Television producer Ted Francis exposed his friend Lord Archer over a fake alibi because he wanted to stop him being elected Mayor of London, the Old Bailey heard today.

Francis told publicist Max Clifford that he was not interested in money for his story – potentially worth £150,000 – and gave it to the News of the World "for the price of a second hand car".

Mr Clifford told the court where Archer and Francis are being tried for dishonesty in relation to a 1987 libel trial: "His sole concern was that he was the Conservative candidate for Mayor."

The court has been told that Archer stood down as the Conservative mayoral candidate in October 1999 when the News of the World published Francis's story.

Archer, 61, novelist and former deputy chairman of the Conservative party, denies four counts of perverting the course of justice, two of perjury and one of using a diary as a false instrument.

Francis, 67, of Cranleigh, Surrey, denies one charge of perverting the course of justice.

Archer is alleged to have asked his secretary to fill in a blank diary used in court and asked Francis for an alibi which was not needed when it was discovered it was for the wrong day.

Archer successfully sued the Daily Star which had alleged his slept with a prostitute in September 1986, and was awarded £500,000 damages.

Mr Clifford told the court that Francis had been to school with his brother and

he had known him for "forty–odd years".

He called on him in August 1999 to discuss Archer but later said he did not want to go through with the deal because of the "media frenzy" it would generate.

"He is a very gentle soul," added Mr Clifford.

But in October, he rang back after Archer had been declared as the official Conservative mayoral candidate.

Mr Clifford said: "William Hague had just been telling us what a wonderful man he was, that he was a man of honour and integrity and so on."

Archer had asked Francis to say he was having dinner with him when he was not. Clifford, aware of the background about the Star libel case, introduced him to the News of the World.

Mr Clifford said: "I explained to Mr Francis that this was a very big story and extremely valuable. He made it clear to me that money was not what this was about.

"He was concerned Jeffrey Archer might become Mayor of London and he could not stand by and let that happen.

"He was worried, frightened that Jeffrey Archer might just get in.

"I made it clear that the story was worth in the region of £150,000. He made it clear he was not after money and he would feel guilty if he took a large sum of money.

"He just wanted to make sure the truth came out."

Mr Clifford said he negotiated a deal in which he got £30,000 as commission. Francis received £14,000 with an additional £5,000 going to a charity of his choice.

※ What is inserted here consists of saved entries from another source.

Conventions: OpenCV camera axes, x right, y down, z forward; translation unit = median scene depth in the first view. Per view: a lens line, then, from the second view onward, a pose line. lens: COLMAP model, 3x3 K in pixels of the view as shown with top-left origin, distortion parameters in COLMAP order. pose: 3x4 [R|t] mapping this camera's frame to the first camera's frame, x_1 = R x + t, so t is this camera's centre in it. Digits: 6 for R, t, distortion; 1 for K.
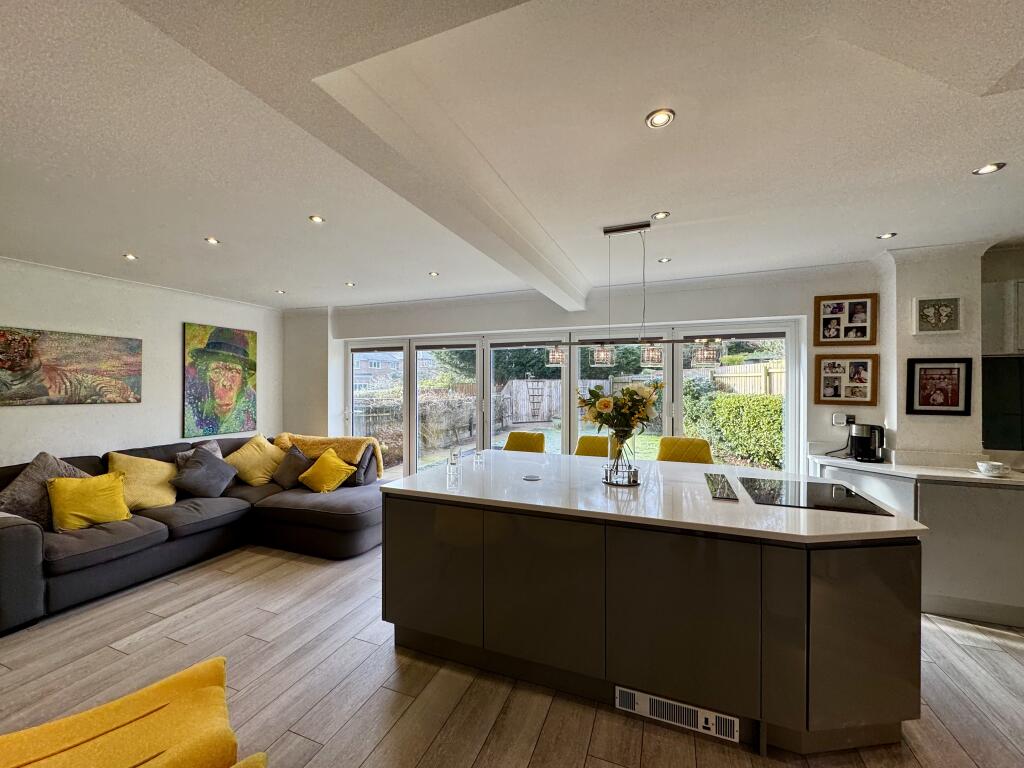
lens RADIAL K [[409.6, 0, 512.0], [0, 409.6, 384.0], [0, 0, 1]] dist [-0.000959, -0.000297]
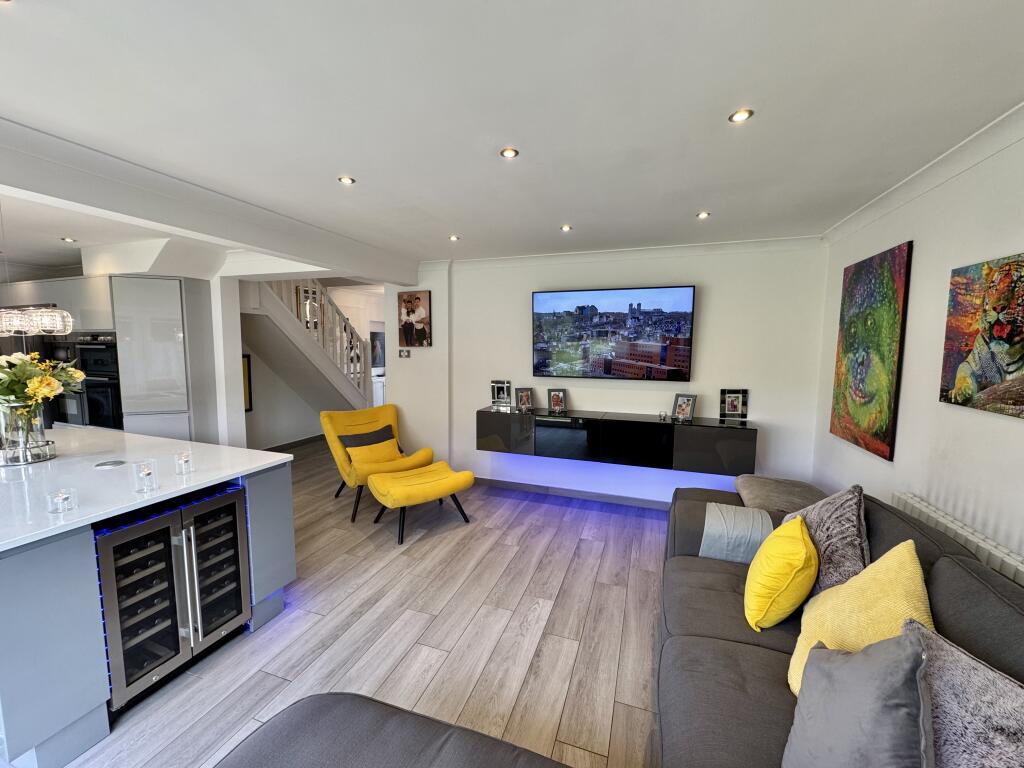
lens RADIAL K [[409.6, 0, 512.0], [0, 409.6, 384.0], [0, 0, 1]] dist [-0.000959, -0.000297]
pose [[-0.999535, -0.007384, -0.029595, -0.606396], [-0.010324, 0.994888, 0.100452, -0.027273], [0.028702, 0.100711, -0.994502, 1.456682]]
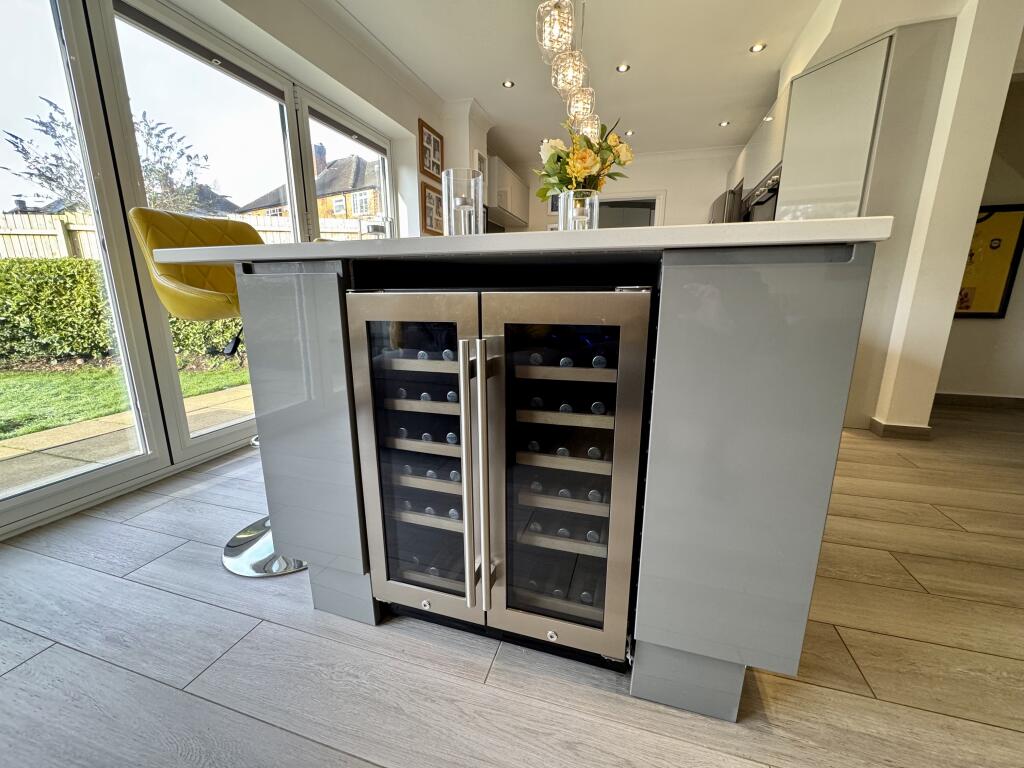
lens RADIAL K [[408.2, 0, 509.6], [0, 408.2, 383.0], [0, 0, 1]] dist [-0.000376, -0.000109]
pose [[-0.069351, -0.214850, 0.974182, -0.400967], [0.000713, 0.976522, 0.215417, 0.210328], [-0.997592, 0.015633, -0.067569, 0.889101]]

"He wanted enough money to buy a second–hand car and make a donation to charity," said Mr Clifford.

The prosecution has told the court that Francis wrote to Archer's solicitors

before the trial to say he had dinner with him at the Sambuco restaurant on

September 9, 1986.

But it was later discovered that the night alleged in the libel trial was September 8 and the early hours of September 9, so Francis's alibi was not needed.

Questioned by Roy Amlot QC, for Francis, Mr Clifford said Francis told him that he thought the alibi was because Archer was dining with a girlfriend and did not want his wife to know.

Francis had told him: "I have lied for Jeffrey Archer. He wanted an alibi. The name of the lady he was with was mentioned.

"I said I would give him an alibi for his wife but I would not lie in court for him."

Mr Amlot asked him: "He was told the problem was with Mary Archer not with libel proceedings?"

Mr Clifford: "Yes, it was purely for her."

News of the World reporter Neville Thurlbeck said Francis had agreed to telephone Archer and have the conversations recorded.

The first tape was played to the jury in which Francis told him, on the instructions of the newspaper, that author Michael Crick had learned about the letter he wrote to his solicitors.